憂鬱な読書:『陰謀史観』
秦郁彦著の新書『陰謀史観』を読んだ。最近、『まんが パレスチナ問題』や『ネットと愛国』などを読んで、ユダヤ人の陰謀とか朝鮮人の陰謀とかの考えに馴染んだからかもしれない。しかし陰謀史観を歴史的にたどったこの本を読むと、いよいよ憂鬱になる。
そもそも日本国内には、明治維新以前から、吉田松陰などによる対外膨張構想があった。多くは中国、朝鮮を支配し、アジアの盟主になるべしというものだ。明治以降も、西郷隆盛らによる意見書が次々と出る。そしてそれは次第に大アジア主義、東亜共同体論、大東亜共栄圏へと発展し、日本の対外進出を正当化する。そこには米国の陰謀という言葉が見え隠れする。
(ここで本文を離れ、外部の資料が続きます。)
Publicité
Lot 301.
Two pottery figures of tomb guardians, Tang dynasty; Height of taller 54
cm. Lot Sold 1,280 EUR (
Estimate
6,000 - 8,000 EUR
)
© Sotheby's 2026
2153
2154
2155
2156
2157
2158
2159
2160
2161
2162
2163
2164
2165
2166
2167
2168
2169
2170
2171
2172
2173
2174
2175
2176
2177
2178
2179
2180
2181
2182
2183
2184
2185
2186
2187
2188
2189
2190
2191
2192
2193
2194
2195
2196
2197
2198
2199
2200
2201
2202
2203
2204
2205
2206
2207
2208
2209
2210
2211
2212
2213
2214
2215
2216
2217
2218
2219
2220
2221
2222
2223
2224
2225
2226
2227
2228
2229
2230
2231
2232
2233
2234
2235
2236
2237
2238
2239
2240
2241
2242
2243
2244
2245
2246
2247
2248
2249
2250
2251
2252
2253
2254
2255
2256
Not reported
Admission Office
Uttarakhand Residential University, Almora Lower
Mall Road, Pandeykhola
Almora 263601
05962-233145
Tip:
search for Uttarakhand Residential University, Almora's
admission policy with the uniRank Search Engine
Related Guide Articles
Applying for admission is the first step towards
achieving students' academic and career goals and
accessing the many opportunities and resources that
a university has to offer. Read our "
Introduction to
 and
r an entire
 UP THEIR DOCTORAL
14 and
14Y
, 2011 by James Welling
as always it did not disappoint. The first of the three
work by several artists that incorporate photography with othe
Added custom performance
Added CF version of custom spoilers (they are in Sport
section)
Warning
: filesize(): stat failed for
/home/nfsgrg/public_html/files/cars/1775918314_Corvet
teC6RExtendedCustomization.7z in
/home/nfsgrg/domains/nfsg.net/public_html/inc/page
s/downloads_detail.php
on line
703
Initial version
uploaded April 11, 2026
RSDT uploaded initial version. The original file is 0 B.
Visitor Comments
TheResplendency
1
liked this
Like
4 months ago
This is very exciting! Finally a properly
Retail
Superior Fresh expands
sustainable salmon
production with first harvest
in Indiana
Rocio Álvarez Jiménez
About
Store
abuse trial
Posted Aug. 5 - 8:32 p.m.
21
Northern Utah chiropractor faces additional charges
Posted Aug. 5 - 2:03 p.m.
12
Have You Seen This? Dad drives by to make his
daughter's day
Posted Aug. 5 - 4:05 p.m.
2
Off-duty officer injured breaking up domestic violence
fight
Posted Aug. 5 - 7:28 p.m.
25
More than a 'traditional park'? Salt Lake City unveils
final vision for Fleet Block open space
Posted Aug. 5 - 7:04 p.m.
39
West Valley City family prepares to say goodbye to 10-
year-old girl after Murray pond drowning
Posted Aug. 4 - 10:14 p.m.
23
敗戦後、連合軍はこうした「世界征服計画」を取り上げ、逆に日本人に対する陰謀史観を作り上げる。特に「田中上奏文」という文書が問題になったという。これは田中義一総理大臣が天皇に提出したとされる「世界征服計画」の最たるものだが、全くの偽物という。これが当時中国語や英語に訳され、現在でも中国の高校の教科書に載っているらしい。
この本を読んでいると、第二次世界大戦とは、双方の陰謀史観が互いに影響を与えながらできたムードによって起こった気がしてくる。敗戦直前は日本が負ければ、日本人は混血化が進み、キリスト教を強いられ、米食を捨ててパンを食べ、家族制度が崩壊すると新聞までもが書きたてたが、そうはならなかった。
陰謀史観は戦後も続く。渡辺昇一から西尾幹二、江藤淳、最近だと藤原正彦やに至る米国陰謀説だ。極めつけは田母神俊雄元航空幕僚長で、アメリカはユダヤ=共産主義スパイの陰謀で対日戦争に引きこかれたとか、大東亜戦争は白人支配から有色人種を開放する聖戦だった、となる。
そのほかソ連のコミンテルン、CIA、ユダヤにフリーメーソンまで、陰謀説は後を絶たない。歴史を単純化し、仮想敵を作ってその陰謀のせい、とするのは人間の本性かと思うと、憂鬱になる。